*EXERCISE OBJECTIVE:* Write out the whole listing without a single alteration.

ENTRIES SHOWN Start Marker

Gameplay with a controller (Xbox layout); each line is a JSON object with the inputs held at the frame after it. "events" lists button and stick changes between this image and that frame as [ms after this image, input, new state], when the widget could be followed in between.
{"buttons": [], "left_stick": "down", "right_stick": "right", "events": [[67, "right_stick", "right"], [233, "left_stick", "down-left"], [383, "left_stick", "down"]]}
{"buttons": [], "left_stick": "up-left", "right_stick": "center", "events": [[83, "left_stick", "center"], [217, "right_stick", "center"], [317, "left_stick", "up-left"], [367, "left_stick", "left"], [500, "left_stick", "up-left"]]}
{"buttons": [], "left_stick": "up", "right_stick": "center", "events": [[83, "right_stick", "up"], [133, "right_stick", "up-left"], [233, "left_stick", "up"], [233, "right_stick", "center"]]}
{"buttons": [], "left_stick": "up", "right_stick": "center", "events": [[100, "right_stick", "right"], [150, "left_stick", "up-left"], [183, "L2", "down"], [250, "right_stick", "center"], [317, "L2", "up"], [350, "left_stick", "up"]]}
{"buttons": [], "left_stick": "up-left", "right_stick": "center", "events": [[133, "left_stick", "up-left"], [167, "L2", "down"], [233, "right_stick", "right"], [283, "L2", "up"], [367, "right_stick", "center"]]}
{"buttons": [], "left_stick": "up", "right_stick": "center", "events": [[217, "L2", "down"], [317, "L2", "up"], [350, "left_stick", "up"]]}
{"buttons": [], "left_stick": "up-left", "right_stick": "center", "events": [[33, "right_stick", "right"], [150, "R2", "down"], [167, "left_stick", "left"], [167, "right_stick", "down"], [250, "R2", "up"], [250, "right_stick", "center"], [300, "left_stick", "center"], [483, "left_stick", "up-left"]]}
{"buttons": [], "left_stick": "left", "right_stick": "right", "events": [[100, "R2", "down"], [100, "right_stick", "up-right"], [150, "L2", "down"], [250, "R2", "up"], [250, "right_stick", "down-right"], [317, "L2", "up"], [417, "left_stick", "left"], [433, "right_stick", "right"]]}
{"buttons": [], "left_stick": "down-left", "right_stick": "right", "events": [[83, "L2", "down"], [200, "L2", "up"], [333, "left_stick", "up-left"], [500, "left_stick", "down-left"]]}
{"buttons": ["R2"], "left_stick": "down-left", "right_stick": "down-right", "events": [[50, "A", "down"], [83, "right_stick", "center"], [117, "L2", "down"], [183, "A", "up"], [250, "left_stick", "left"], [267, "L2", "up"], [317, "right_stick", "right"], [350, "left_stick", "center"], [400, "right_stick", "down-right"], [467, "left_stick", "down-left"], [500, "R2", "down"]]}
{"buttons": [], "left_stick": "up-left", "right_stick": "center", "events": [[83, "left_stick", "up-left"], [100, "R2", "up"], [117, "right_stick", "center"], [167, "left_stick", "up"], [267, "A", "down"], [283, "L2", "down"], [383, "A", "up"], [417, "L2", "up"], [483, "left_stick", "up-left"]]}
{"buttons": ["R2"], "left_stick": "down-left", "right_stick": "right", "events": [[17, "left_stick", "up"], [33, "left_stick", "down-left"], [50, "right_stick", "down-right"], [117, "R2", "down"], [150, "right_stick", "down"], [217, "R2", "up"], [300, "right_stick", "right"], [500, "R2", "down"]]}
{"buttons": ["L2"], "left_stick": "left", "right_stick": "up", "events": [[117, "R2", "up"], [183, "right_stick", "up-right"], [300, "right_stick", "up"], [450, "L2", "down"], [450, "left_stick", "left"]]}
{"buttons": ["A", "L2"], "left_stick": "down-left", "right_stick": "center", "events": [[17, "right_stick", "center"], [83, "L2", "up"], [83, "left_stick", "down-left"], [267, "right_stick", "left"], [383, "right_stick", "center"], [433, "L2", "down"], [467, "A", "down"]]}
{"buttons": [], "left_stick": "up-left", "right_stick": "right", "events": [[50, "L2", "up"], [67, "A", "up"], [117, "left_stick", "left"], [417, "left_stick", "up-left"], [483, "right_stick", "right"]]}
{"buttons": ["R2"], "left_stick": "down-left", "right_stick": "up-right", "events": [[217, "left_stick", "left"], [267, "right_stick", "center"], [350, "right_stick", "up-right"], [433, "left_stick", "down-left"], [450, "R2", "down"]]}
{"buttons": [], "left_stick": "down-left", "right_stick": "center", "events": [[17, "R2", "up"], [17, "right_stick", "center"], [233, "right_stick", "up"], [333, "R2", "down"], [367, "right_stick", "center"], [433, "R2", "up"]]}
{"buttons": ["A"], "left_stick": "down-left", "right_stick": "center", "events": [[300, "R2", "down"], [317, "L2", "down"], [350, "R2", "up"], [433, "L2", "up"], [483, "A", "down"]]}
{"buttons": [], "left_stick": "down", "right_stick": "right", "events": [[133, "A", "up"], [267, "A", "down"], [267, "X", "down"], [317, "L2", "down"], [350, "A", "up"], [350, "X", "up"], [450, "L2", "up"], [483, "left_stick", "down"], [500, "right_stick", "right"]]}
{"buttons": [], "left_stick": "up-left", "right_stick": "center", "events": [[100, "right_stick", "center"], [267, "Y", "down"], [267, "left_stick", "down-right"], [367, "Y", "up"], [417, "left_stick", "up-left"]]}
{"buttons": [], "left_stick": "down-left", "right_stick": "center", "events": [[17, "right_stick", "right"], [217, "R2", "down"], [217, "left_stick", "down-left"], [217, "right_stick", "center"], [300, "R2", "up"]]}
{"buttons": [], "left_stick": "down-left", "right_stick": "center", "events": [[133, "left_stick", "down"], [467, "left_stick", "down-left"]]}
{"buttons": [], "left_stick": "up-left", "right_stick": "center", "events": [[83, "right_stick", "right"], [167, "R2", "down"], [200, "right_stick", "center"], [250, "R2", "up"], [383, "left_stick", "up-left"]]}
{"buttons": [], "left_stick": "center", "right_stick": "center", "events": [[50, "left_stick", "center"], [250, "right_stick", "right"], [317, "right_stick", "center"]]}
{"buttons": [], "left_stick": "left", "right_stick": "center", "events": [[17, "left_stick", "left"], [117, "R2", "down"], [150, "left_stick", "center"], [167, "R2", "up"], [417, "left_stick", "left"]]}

ENTRIES SHOWN End Marker

*ANSWER BOX:*
Gameplay with a controller (Xbox layout); each line is a JSON object with the inputs held at the frame after it. "events" lists button and stick changes between this image and that frame as [ms after this image, input, new state], when the widget could be followed in between.
{"buttons": [], "left_stick": "down", "right_stick": "right", "events": [[67, "right_stick", "right"], [233, "left_stick", "down-left"], [383, "left_stick", "down"]]}
{"buttons": [], "left_stick": "up-left", "right_stick": "center", "events": [[83, "left_stick", "center"], [217, "right_stick", "center"], [317, "left_stick", "up-left"], [367, "left_stick", "left"], [500, "left_stick", "up-left"]]}
{"buttons": [], "left_stick": "up", "right_stick": "center", "events": [[83, "right_stick", "up"], [133, "right_stick", "up-left"], [233, "left_stick", "up"], [233, "right_stick", "center"]]}
{"buttons": [], "left_stick": "up", "right_stick": "center", "events": [[100, "right_stick", "right"], [150, "left_stick", "up-left"], [183, "L2", "down"], [250, "right_stick", "center"], [317, "L2", "up"], [350, "left_stick", "up"]]}
{"buttons": [], "left_stick": "up-left", "right_stick": "center", "events": [[133, "left_stick", "up-left"], [167, "L2", "down"], [233, "right_stick", "right"], [283, "L2", "up"], [367, "right_stick", "center"]]}
{"buttons": [], "left_stick": "up", "right_stick": "center", "events": [[217, "L2", "down"], [317, "L2", "up"], [350, "left_stick", "up"]]}
{"buttons": [], "left_stick": "up-left", "right_stick": "center", "events": [[33, "right_stick", "right"], [150, "R2", "down"], [167, "left_stick", "left"], [167, "right_stick", "down"], [250, "R2", "up"], [250, "right_stick", "center"], [300, "left_stick", "center"], [483, "left_stick", "up-left"]]}
{"buttons": [], "left_stick": "left", "right_stick": "right", "events": [[100, "R2", "down"], [100, "right_stick", "up-right"], [150, "L2", "down"], [250, "R2", "up"], [250, "right_stick", "down-right"], [317, "L2", "up"], [417, "left_stick", "left"], [433, "right_stick", "right"]]}
{"buttons": [], "left_stick": "down-left", "right_stick": "right", "events": [[83, "L2", "down"], [200, "L2", "up"], [333, "left_stick", "up-left"], [500, "left_stick", "down-left"]]}
{"buttons": ["R2"], "left_stick": "down-left", "right_stick": "down-right", "events": [[50, "A", "down"], [83, "right_stick", "center"], [117, "L2", "down"], [183, "A", "up"], [250, "left_stick", "left"], [267, "L2", "up"], [317, "right_stick", "right"], [350, "left_stick", "center"], [400, "right_stick", "down-right"], [467, "left_stick", "down-left"], [500, "R2", "down"]]}
{"buttons": [], "left_stick": "up-left", "right_stick": "center", "events": [[83, "left_stick", "up-left"], [100, "R2", "up"], [117, "right_stick", "center"], [167, "left_stick", "up"], [267, "A", "down"], [283, "L2", "down"], [383, "A", "up"], [417, "L2", "up"], [483, "left_stick", "up-left"]]}
{"buttons": ["R2"], "left_stick": "down-left", "right_stick": "right", "events": [[17, "left_stick", "up"], [33, "left_stick", "down-left"], [50, "right_stick", "down-right"], [117, "R2", "down"], [150, "right_stick", "down"], [217, "R2", "up"], [300, "right_stick", "right"], [500, "R2", "down"]]}
{"buttons": ["L2"], "left_stick": "left", "right_stick": "up", "events": [[117, "R2", "up"], [183, "right_stick", "up-right"], [300, "right_stick", "up"], [450, "L2", "down"], [450, "left_stick", "left"]]}
{"buttons": ["A", "L2"], "left_stick": "down-left", "right_stick": "center", "events": [[17, "right_stick", "center"], [83, "L2", "up"], [83, "left_stick", "down-left"], [267, "right_stick", "left"], [383, "right_stick", "center"], [433, "L2", "down"], [467, "A", "down"]]}
{"buttons": [], "left_stick": "up-left", "right_stick": "right", "events": [[50, "L2", "up"], [67, "A", "up"], [117, "left_stick", "left"], [417, "left_stick", "up-left"], [483, "right_stick", "right"]]}
{"buttons": ["R2"], "left_stick": "down-left", "right_stick": "up-right", "events": [[217, "left_stick", "left"], [267, "right_stick", "center"], [350, "right_stick", "up-right"], [433, "left_stick", "down-left"], [450, "R2", "down"]]}
{"buttons": [], "left_stick": "down-left", "right_stick": "center", "events": [[17, "R2", "up"], [17, "right_stick", "center"], [233, "right_stick", "up"], [333, "R2", "down"], [367, "right_stick", "center"], [433, "R2", "up"]]}
{"buttons": ["A"], "left_stick": "down-left", "right_stick": "center", "events": [[300, "R2", "down"], [317, "L2", "down"], [350, "R2", "up"], [433, "L2", "up"], [483, "A", "down"]]}
{"buttons": [], "left_stick": "down", "right_stick": "right", "events": [[133, "A", "up"], [267, "A", "down"], [267, "X", "down"], [317, "L2", "down"], [350, "A", "up"], [350, "X", "up"], [450, "L2", "up"], [483, "left_stick", "down"], [500, "right_stick", "right"]]}
{"buttons": [], "left_stick": "up-left", "right_stick": "center", "events": [[100, "right_stick", "center"], [267, "Y", "down"], [267, "left_stick", "down-right"], [367, "Y", "up"], [417, "left_stick", "up-left"]]}
{"buttons": [], "left_stick": "down-left", "right_stick": "center", "events": [[17, "right_stick", "right"], [217, "R2", "down"], [217, "left_stick", "down-left"], [217, "right_stick", "center"], [300, "R2", "up"]]}
{"buttons": [], "left_stick": "down-left", "right_stick": "center", "events": [[133, "left_stick", "down"], [467, "left_stick", "down-left"]]}
{"buttons": [], "left_stick": "up-left", "right_stick": "center", "events": [[83, "right_stick", "right"], [167, "R2", "down"], [200, "right_stick", "center"], [250, "R2", "up"], [383, "left_stick", "up-left"]]}
{"buttons": [], "left_stick": "center", "right_stick": "center", "events": [[50, "left_stick", "center"], [250, "right_stick", "right"], [317, "right_stick", "center"]]}
{"buttons": [], "left_stick": "left", "right_stick": "center", "events": [[17, "left_stick", "left"], [117, "R2", "down"], [150, "left_stick", "center"], [167, "R2", "up"], [417, "left_stick", "left"]]}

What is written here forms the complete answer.